MMM programs described in the literature vary considerably with respect to treatment setting, populations served, and duration of observation. All demonstrate alternative models for providing methadone maintenance to opioid-dependent persons. The robust treatment retention rate we report after 5 years of operation suggests that the program we describe successfully meets its patients’ needs. The MMM participants in our program are socioeconomically more diverse than those in other MMM programs. Patients’ income levels and categories of employment suggest that the group is composed principally of middle- and working-class persons; only 14% had a college or postgraduate education. The stability of this group is perhaps not surprising given their mean duration of methadone treatment of 18 years. Our program demonstrates that methadone treatment in a low-intensity setting can achieve positive outcomes in diverse patient populations. The high degree of success demonstrated here suggests that eligibility and referrals to this MMM program may have been more restrictive than necessary; however, logistical constraints have limited the number of patients that can be accommodated.

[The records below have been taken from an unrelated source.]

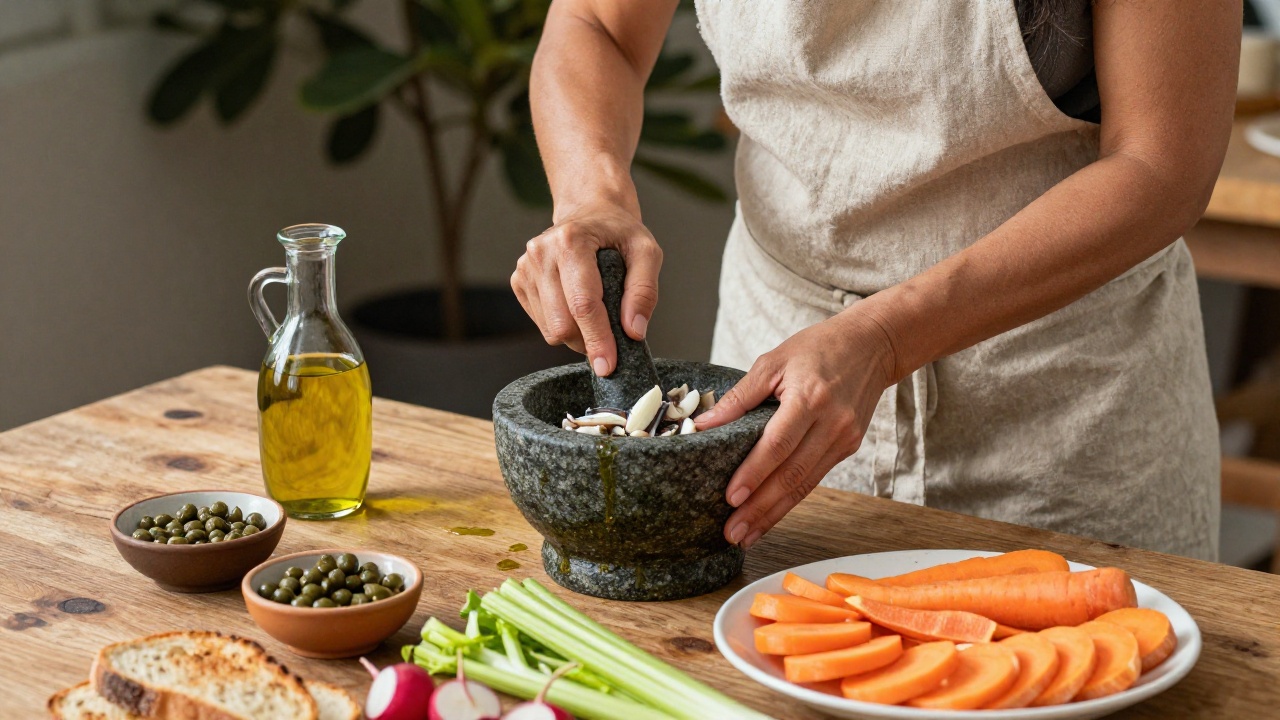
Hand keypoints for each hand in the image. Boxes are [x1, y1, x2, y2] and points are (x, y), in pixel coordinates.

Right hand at [511, 203, 661, 375]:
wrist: (589, 212)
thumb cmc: (618, 232)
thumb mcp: (647, 251)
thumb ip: (644, 291)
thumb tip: (633, 331)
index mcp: (571, 241)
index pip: (583, 303)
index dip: (597, 339)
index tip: (608, 366)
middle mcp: (541, 252)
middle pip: (562, 323)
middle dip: (588, 341)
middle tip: (610, 339)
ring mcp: (526, 267)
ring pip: (550, 330)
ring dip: (577, 335)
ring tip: (595, 314)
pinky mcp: (519, 281)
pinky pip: (542, 324)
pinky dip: (564, 325)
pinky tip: (576, 306)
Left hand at [695, 309, 899, 548]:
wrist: (872, 345)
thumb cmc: (819, 348)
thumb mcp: (774, 361)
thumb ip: (739, 396)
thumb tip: (705, 425)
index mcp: (811, 397)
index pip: (778, 445)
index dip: (754, 474)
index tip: (730, 498)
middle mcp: (832, 424)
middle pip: (792, 475)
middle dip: (760, 508)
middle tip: (732, 533)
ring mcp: (844, 439)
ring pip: (805, 485)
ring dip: (774, 514)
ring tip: (746, 536)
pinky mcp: (847, 448)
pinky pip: (814, 479)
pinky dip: (791, 500)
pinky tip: (770, 515)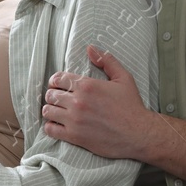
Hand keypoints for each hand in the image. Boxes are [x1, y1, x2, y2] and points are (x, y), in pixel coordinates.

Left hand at [41, 45, 152, 159]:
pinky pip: (50, 129)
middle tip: (59, 100)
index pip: (57, 78)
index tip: (59, 86)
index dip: (55, 81)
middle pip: (50, 95)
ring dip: (50, 110)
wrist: (139, 134)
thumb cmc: (132, 106)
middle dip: (53, 96)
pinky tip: (57, 125)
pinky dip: (50, 126)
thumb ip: (106, 61)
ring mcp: (74, 120)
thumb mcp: (123, 78)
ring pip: (47, 111)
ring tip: (57, 111)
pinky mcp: (74, 136)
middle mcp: (77, 101)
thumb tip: (90, 48)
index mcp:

Our study has several limitations. The retrospective design limits data collection to variables recorded in patients’ clinical records. Inaccuracies and omissions in medical charts are possible. Although the low attrition rate suggests a high level of patient satisfaction, we do not have data directly addressing patients’ perceptions of the program. Enrollment criteria were relatively strict; hence, we could not address whether MMM would be equally effective if offered to a broader sample of patients enrolled in traditional MMTPs.

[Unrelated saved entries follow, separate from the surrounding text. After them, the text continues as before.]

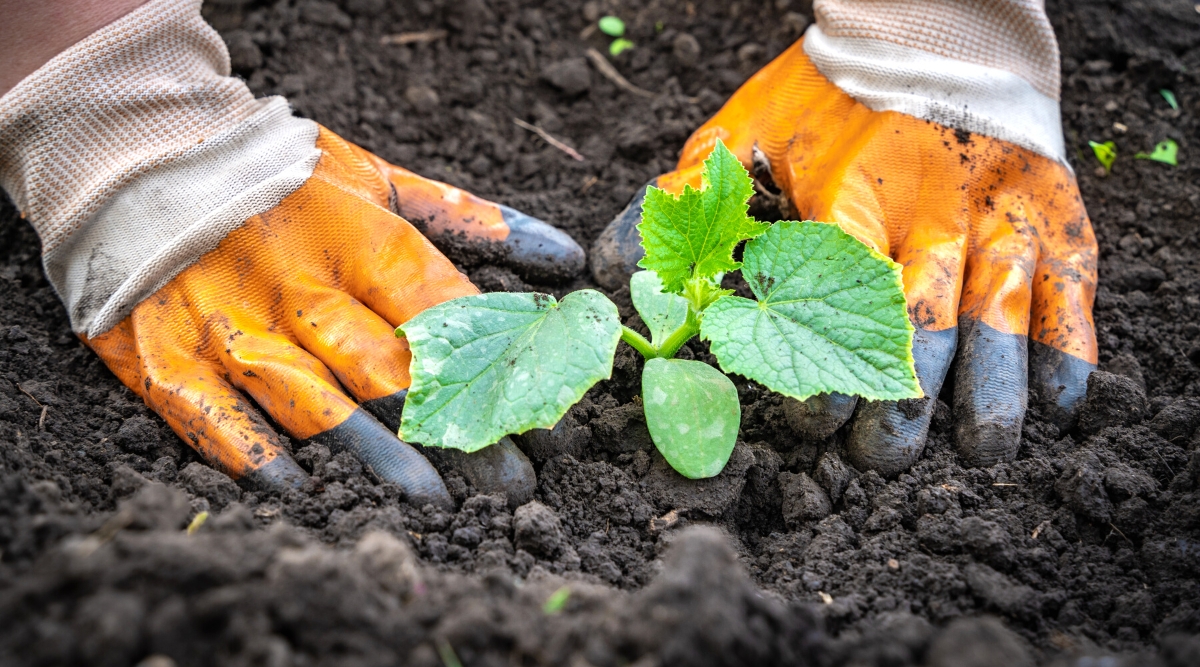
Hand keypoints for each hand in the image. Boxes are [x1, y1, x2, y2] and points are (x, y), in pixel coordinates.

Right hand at [85, 127, 583, 506]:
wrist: (142, 152)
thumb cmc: (281, 173)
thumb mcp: (380, 178)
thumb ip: (472, 220)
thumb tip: (567, 259)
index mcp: (362, 243)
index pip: (446, 317)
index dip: (500, 372)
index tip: (546, 422)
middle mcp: (303, 290)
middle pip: (391, 375)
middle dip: (457, 434)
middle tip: (512, 486)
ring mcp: (234, 328)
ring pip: (315, 405)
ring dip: (377, 458)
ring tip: (436, 504)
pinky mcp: (168, 356)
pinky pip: (214, 417)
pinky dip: (256, 455)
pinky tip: (302, 494)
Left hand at [592, 41, 1096, 475]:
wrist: (930, 27)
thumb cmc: (825, 93)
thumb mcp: (742, 134)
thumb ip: (684, 201)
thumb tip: (608, 268)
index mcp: (851, 193)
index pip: (837, 296)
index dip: (825, 372)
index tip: (809, 428)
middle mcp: (933, 209)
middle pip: (923, 323)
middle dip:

In the United States, only a fraction (approximately 20%) of opioid-dependent individuals receive pharmacotherapy for this chronic condition (Fiellin & O’Connor 2002). Access to methadone maintenance therapy varies greatly by location, with limited availability of treatment slots resulting in waiting lists in many areas. Providing methadone to selected patients in physicians’ offices and other less regulated settings may be an effective means of expanding access to treatment (Fiellin & O’Connor, 2002). Scarce addiction treatment resources could be allocated more effectively were it possible for more stable patients to migrate into less intensive opioid pharmacotherapy treatment settings. Buprenorphine, recently approved for out-patient treatment of opioid dependence, will enhance availability of such treatment options (Barnett, Rodgers, & Bloch, 2001; O’Connor et al., 1996; O’Connor et al., 1998). Some stable patients may successfully transition from methadone to buprenorphine therapy (Whitley, Arnsten, & Gourevitch, 2004); for others, methadone will remain the preferred treatment for their opioid dependence. The two randomized controlled trials to examine MMM (Fiellin et al., 2001; King et al., 2002) drew patients from populations similar to that treated in our program. The favorable outcomes they report complement our findings from a nonresearch setting, lending additional support to careful expansion of this model to more diverse populations with varying levels of clinical stability. Further research is needed to define long-term outcomes associated with more inclusive eligibility criteria for MMM and to assess the effectiveness of integrated and stand-alone MMM programs. More widespread adoption of the MMM model for eligible patients in traditional MMTPs is an important strategy for ensuring access to treatment and diminishing stigma for opioid-dependent persons.